Âlemlerin Rabbi’nin hükmüyle hükmetmeyen zulüm sistemine ve onun sömürü ve talan düzenine karşı en zor zamanda net bir duruş ortaya koyan İktibas’ın “atalar kültüne karşı Kur’an’a dönüş çağrısı” da o günler için hazmedilmesi çok zor mesajlardı. Bunun içindir ki Ercümend ağabey İktibas’ın misyonunu “Buz denizindeki buzkıran” olarak ifade ediyordu. Bir toplumun genel geçer kabulleri konusunda itirazlar ortaya koymak, üstelik de bu tür itirazlara pek alışık olunmayan bir vasatta bunu yapmak şüphesiz ki çok zordur. İşte İktibas, bu zorluğu göze alarak yola çıkmış ve hakikaten de bir buzkıran gemisi işlevi görmüştür.

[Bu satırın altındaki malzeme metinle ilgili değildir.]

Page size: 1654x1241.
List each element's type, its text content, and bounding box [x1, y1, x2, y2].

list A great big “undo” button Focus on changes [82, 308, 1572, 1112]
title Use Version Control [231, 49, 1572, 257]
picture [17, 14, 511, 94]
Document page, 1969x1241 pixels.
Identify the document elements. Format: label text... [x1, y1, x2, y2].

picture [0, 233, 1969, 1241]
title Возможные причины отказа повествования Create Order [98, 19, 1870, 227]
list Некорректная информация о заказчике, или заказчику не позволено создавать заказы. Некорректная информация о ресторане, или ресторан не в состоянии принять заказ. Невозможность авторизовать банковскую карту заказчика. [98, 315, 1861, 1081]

Yirmi-otuz yıl öncesinde dokunulmaz olarak görülen Hz. İsa’nın nüzulü, mehdi, deccal gibi İsrailiyat-mesihiyat kaynaklı bâtıl inanışlar ve kandil geceleri gibi nice geleneksel hurafenin bugün çok rahatlıkla ve yaygınlıkla gündeme getirilip reddedilebilmesinde bu bâtıl inanış ve hurafelerin üzerine kararlılıkla giden “buz gemisi”nin katkısı tartışılmazdır. İktibas’ın, bütüncül bir İslami mücadele perspektifine sahip bir ayın organı olarak, modern hurafeler konusunda da aynı buzkıran işlevini yerine getirdiğini söylemek gerekir. Birçok İslami yayın organının bir noktadan sonra cazibelerine kapılarak yelken indirdiği demokrasi, liberalizm, sivil toplumculuk, rölativizm gibi Batı kaynaklı seküler kavram ve kabuller konusunda da İktibas yönünü hiç şaşırmadan hak sözü söylemeyi sürdürmüştür.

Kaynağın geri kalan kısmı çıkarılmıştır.